* _Work order_: Word by word and line by line, write out all of the records.

Stored data entries
++++++

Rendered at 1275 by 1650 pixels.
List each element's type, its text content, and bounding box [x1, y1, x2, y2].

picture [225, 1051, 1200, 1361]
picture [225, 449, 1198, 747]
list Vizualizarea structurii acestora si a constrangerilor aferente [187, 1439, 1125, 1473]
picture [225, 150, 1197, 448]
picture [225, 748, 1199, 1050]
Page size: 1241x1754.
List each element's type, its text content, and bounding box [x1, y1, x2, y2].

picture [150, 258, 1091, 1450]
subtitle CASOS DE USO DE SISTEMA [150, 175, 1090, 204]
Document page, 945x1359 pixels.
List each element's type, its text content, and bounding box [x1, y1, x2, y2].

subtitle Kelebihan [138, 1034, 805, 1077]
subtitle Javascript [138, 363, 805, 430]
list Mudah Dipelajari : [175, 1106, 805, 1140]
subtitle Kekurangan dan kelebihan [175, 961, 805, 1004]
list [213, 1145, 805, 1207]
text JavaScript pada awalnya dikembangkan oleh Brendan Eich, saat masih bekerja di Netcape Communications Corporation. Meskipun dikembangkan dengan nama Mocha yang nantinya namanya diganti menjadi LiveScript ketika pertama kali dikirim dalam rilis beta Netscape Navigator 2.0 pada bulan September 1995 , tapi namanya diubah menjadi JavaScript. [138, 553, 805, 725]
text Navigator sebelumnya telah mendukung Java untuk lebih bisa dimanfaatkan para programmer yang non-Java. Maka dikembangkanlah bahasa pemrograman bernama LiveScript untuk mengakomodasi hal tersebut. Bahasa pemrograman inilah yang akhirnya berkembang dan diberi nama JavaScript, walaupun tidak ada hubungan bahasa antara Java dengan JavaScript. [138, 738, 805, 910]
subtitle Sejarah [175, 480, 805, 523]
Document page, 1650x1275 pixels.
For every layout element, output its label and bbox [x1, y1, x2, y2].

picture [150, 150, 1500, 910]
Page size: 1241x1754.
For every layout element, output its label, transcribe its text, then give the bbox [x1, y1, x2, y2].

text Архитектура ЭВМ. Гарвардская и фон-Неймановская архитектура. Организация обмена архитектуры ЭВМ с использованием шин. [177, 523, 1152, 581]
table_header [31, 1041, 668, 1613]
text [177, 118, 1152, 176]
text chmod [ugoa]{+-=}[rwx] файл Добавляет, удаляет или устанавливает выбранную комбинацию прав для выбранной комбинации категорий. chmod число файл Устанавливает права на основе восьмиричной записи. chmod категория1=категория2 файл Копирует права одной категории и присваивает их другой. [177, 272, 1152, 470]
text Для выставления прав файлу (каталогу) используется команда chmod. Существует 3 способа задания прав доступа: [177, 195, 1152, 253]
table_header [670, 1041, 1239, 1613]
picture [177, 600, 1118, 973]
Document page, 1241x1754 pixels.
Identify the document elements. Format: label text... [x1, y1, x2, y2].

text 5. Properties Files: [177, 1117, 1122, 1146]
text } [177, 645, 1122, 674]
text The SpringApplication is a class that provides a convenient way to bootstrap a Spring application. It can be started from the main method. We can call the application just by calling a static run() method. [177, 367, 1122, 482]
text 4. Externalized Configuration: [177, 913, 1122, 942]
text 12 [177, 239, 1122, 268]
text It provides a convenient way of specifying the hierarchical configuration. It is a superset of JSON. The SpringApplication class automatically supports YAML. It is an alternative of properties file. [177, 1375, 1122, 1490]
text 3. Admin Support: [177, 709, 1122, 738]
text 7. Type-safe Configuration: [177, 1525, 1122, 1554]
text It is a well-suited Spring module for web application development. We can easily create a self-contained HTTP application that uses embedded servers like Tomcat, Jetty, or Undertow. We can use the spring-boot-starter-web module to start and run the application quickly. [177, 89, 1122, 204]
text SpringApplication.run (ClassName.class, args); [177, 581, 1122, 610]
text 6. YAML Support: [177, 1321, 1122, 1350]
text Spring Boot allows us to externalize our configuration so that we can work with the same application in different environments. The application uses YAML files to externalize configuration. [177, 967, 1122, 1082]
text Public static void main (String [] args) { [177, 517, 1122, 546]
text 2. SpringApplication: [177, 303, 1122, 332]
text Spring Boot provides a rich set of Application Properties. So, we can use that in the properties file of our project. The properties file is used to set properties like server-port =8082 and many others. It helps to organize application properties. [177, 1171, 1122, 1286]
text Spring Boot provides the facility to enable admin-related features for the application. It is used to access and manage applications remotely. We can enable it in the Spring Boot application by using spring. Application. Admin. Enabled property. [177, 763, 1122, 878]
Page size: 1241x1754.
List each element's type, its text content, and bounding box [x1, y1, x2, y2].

++++++

* _Solved problem_:
Rendered at 1275 by 1650 pixels.
List each element's type, its text content, and bounding box [x1, y1, x2, y2].

picture [225, 1051, 1200, 1361]
picture [225, 449, 1198, 747]
list Vizualizarea structurii acestora si a constrangerilor aferente [187, 1439, 1125, 1473]
picture [225, 150, 1197, 448]
picture [225, 748, 1199, 1050]
Page size: 1241x1754.
List each element's type, its text content, and bounding box [x1, y1, x2, y2].

picture [150, 258, 1091, 1450]
subtitle CASOS DE USO DE SISTEMA [150, 175, 1090, 204]
Document page, 945x1359 pixels.
List each element's type, its text content, and bounding box [x1, y1, x2, y2].

subtitle Kelebihan [138, 1034, 805, 1077]
subtitle Javascript [138, 363, 805, 430]
list Mudah Dipelajari : [175, 1106, 805, 1140]
subtitle Kekurangan dan kelebihan [175, 961, 805, 1004]
list [213, 1145, 805, 1207]
text JavaScript pada awalnya dikembangkan oleh Brendan Eich, saat masih bekerja di Netcape Communications Corporation. Meskipun dikembangkan dengan nama Mocha yang nantinya namanya diganti menjadi LiveScript ketika pertama kali dikirim dalam rilis beta Netscape Navigator 2.0 pada bulan September 1995 , tapi namanya diubah menjadi JavaScript. [138, 553, 805, 725]
text Navigator sebelumnya telah mendukung Java untuk lebih bisa dimanfaatkan para programmer yang non-Java. Maka dikembangkanlah bahasa pemrograman bernama LiveScript untuk mengakomodasi hal tersebut. Bahasa pemrograman inilah yang akhirnya berkembang dan diberi nama JavaScript, walaupun tidak ada hubungan bahasa antara Java dengan JavaScript. [138, 738, 805, 910]
subtitle Sejarah [175, 480, 805, 523]
Document page, 1650x1275 pixels.
For every layout element, output its label and bbox [x1, y1, x2, y2].

picture [150, 150, 1500, 910]
Page size: 1241x1754.
For every layout element, output its label, transcribe its text, then give the bbox [x1, y1, x2, y2].

text Архитектура ЭВМ. Гарвардская и фон-Неймановская архитектура. Организация обмена архитектуры ЭВМ с использованием шин. [177, 523, 1152, 581]
table_header [31, 1041, 668, 1613]
text [177, 118, 1152, 176]
text chmod [ugoa]{+-=}[rwx] файл Добавляет, удаляет или устанавливает выбранную комбинацию прав для выбранной комбинации категорий. chmod число файл Устанавливает права на основе восьмиричной записи. chmod категория1=категория2 файл Копирует права одной категории и присваивает их другой. [177, 272, 1152, 470]
text Для выставления прав файлу (каталогу) используется команда chmod. Существует 3 способа задания прав доступа: [177, 195, 1152, 253]
table_header [670, 1041, 1239, 1613]
picture [177, 600, 1118, 973]
Document page, 1241x1754 pixels.
Identify the document elements. Format: label text... [x1, y1, x2, y2].

text 5. Properties Files: [177, 1117, 1122, 1146]
text } [177, 645, 1122, 674]
text The SpringApplication is a class that provides a convenient way to bootstrap a Spring application. It can be started from the main method. We can call the application just by calling a static run() method. [177, 367, 1122, 482]
text 4. Externalized Configuration: [177, 913, 1122, 942]
text 12 [177, 239, 1122, 268]
text It provides a convenient way of specifying the hierarchical configuration. It is a superset of JSON. The SpringApplication class automatically supports YAML. It is an alternative of properties file. [177, 1375, 1122, 1490]
text 3. Admin Support: [177, 709, 1122, 738]
text 7. Type-safe Configuration: [177, 1525, 1122, 1554]
text It is a well-suited Spring module for web application development. We can easily create a self-contained HTTP application that uses embedded servers like Tomcat, Jetty, or Undertow. We can use the spring-boot-starter-web module to start and run the application quickly. [177, 89, 1122, 204]
text SpringApplication.run (ClassName.class, args); [177, 581, 1122, 610]
text 6. YAML Support: [177, 1321, 1122, 1350]
text Spring Boot allows us to externalize our configuration so that we can work with the same application in different environments. The application uses YAML files to externalize configuration. [177, 967, 1122, 1082]
text Public static void main (String [] args) { [177, 517, 1122, 546]
text 2. SpringApplication: [177, 303, 1122, 332]
text Spring Boot provides a rich set of Application Properties. So, we can use that in the properties file of our project. The properties file is used to set properties like server-port =8082 and many others. It helps to organize application properties. [177, 1171, 1122, 1286]
text Spring Boot provides the facility to enable admin-related features for the application. It is used to access and manage applications remotely. We can enable it in the Spring Boot application by using spring. Application. Admin. Enabled property. [177, 763, 1122, 878]
Page size: 1241x1754.
List each element's type, its text content, and bounding box [x1, y1, x2, y2].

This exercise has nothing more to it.